Mind the Gesture: Evaluating AI Sensitivity to Culturally Offensive Non-Verbal Gestures
This addresses the risk of AI perpetuating cultural offenses in global applications, which is an incremental step in AI safety.
The paper tackles the problem of AI systems misinterpreting culturally offensive non-verbal gestures, revealing that text-to-image systems show US-centric biases, large language models over-flag gestures, and vision-language models default to US-based interpretations, with performance gaps such as better detection in US contexts than non-US ones.

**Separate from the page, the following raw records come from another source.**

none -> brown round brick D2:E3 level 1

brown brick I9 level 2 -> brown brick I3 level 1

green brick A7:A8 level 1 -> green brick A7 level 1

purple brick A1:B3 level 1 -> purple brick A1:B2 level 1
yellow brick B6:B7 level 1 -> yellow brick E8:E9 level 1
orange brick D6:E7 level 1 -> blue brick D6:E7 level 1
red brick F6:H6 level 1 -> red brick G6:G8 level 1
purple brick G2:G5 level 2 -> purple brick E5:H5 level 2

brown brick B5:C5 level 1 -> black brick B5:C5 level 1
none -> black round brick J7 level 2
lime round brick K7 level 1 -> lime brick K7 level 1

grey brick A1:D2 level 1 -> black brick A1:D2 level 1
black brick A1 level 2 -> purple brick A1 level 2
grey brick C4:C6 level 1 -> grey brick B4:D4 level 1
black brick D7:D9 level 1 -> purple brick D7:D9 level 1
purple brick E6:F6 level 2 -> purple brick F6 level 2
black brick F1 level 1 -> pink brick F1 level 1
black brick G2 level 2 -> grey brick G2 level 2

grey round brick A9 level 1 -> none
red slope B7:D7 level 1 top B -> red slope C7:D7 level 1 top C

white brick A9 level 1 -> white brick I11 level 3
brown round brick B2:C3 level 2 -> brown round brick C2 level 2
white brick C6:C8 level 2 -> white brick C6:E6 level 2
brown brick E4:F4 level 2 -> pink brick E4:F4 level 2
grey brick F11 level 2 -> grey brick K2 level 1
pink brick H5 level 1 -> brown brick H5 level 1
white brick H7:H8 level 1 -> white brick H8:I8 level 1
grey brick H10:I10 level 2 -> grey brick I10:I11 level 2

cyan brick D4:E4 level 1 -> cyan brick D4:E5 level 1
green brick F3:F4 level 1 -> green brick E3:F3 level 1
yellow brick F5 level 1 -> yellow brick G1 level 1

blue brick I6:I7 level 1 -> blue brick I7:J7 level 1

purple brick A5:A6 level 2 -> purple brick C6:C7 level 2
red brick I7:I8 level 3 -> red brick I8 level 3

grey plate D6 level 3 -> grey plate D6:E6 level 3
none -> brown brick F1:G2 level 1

Gestures are an integral part of non-verbal communication, with meanings that vary across cultures, and misinterpretations that can have serious social and diplomatic consequences. As AI systems become more integrated into global applications, ensuring they do not inadvertently perpetuate cultural offenses is critical. To this end, we introduce Multi-Cultural Set of Inappropriate Gestures and Nonverbal Signs (MC-SIGNS), a dataset of 288 gesture-country pairs annotated for offensiveness, cultural significance, and contextual factors across 25 gestures and 85 countries. Through systematic evaluation using MC-SIGNS, we uncover critical limitations: text-to-image (T2I) systems exhibit strong US-centric biases, performing better at detecting offensive gestures in US contexts than in non-US ones; large language models (LLMs) tend to over-flag gestures as offensive; and vision-language models (VLMs) default to US-based interpretations when responding to universal concepts like wishing someone luck, frequently suggesting culturally inappropriate gestures. These findings highlight the urgent need for culturally-aware AI safety mechanisms to ensure equitable global deployment of AI technologies.